Actions

Work Header

Rating:
Archive Warning:
Fandom:
Relationship:
Character:
Additional Tags:
Language:
English
Stats:
Published:
2026-01-27
Words:
716
Chapters:
1/1
Kudos:
5
Hits:
108

A Lonely Man In The Shower

Summary:

Paul has his most unfiltered thoughts in the shower...here are a few.

Notes:

I thought of this when i myself was in the shower
i also feel like this is kinda shitty, but hey, not everything will make has to be a masterpiece, so whatever be free.

Work Text:

 

6 July 1957.

 

        A young Paul walked into his shower room. He knew he needed to shower today, even before his father started getting on his ass about it. The shower was one of the most private places in the house. So, naturally, his unfiltered thoughts would materialize in the shower, as he washed himself.

 

       Today was a strange day. I met this fella. He is a tad older than me, but frankly, he is the coolest looking guy I’ve ever met. He looked like Elvis up there on the stage with his group, The Quarrymen. He watched him perform with such confidence to the song “Come Go With Me.” This confidence came from his natural charisma but also the fact he had forgotten half the lyrics. Despite that, he was still up there not even seeming to care. 

 

        He had shampooed his hair while this was going on, and now he rinsed it out, and reached for the bar of soup beside him. 

 

        I know I’ve seen that guy before…. on the bus and around town. I never talked to him, didn’t know he had any musical ability at all. But I talked to him and played for him. There’s no way I couldn't, right? Can’t believe I’m in his band now. 

 

        He was rinsing off now preparing to get out. 

 

        His name is John Lennon. It has such a good ring to it. I have a good feeling about that guy. 



10 January 1969

 

       It had been a long day in the studio. Long might be an understatement. George left. Paul got into the shower to collect himself. 

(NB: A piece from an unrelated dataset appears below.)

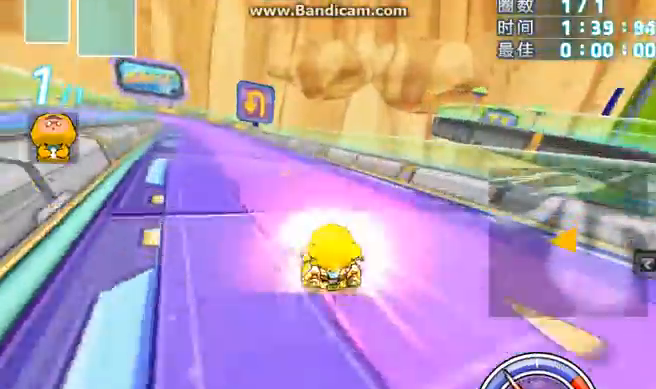
{"keys": ["4", "8"], "events": [[67, "4", "up"], [233, "6", "down"], [367, "6", "up"], [433, "4", "down"]]}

       It's okay, it's okay, we can work this out. Who am I kidding? Nothing has been the same for years now. You drove him off. It's all your fault. This is all your fault. 

 

       He let the water run down his back as he stood there playing with his now wet beard. He looked at the ceiling running his hands through his hair. 

 

       Nothing is the same. Everything is changing. We might be broken up by the end of the year. I just have to hold this together. I have to. What will everyone do? What will I do? 

 

       His head was racing, he couldn't even process his thoughts. He dropped to the shower floor putting his knees up to his chin. 

 

       I need to call John. If he'll even pick up. He's been so busy lately…he doesn't even have time for me anymore it feels like. I wish he would ask how I was. Linda tried cheering me up, but it didn't work. I love her dearly, but I need John to tell me. Maybe then I'll be ok. 

 

      He raised his head up and turned the water off. He didn't even wash himself but that didn't matter. He just needed to call John. 

 

8 December 1980 

 

        Paul rushed into the shower room. He looked in the mirror. He was still here. If he was here, John can't be gone can he? 

 

        He sped through into the shower and turned the water on. It was cold. 

 

        It can't be true, I know it can't be…Could I even live without him? “Lennon shot dead” load of gibberish! The world was somehow playing me or maybe I was dreaming…right? 

 

        He tried to rationalize the news that hit him so suddenly. It would be commendable how he denied what happened earlier that day, if he believed a word he was thinking. 

 

        How could I begin to live without him? I love him. Despite it all, I love him. He’s my mate…my deepest love… 

 

        He collapsed to the freezing linoleum floor.

 

        No one will hear me if I weep now.

 

        He couldn't tell how much he cried, maybe that's a good thing. He couldn't tell apart the tears mixing with the water. At this moment all he could feel was raw pain. Pain that he wasn't there, pain that he didn’t get to say goodbye, and he was gone. 

 

        He cried for what felt like an eternity. He wasn’t sure if he’d ever feel better. But he needed to move on, for right now. He had things to do.

 

        The soup lathered on his face. He felt fresh, despite it all. He exited the shower.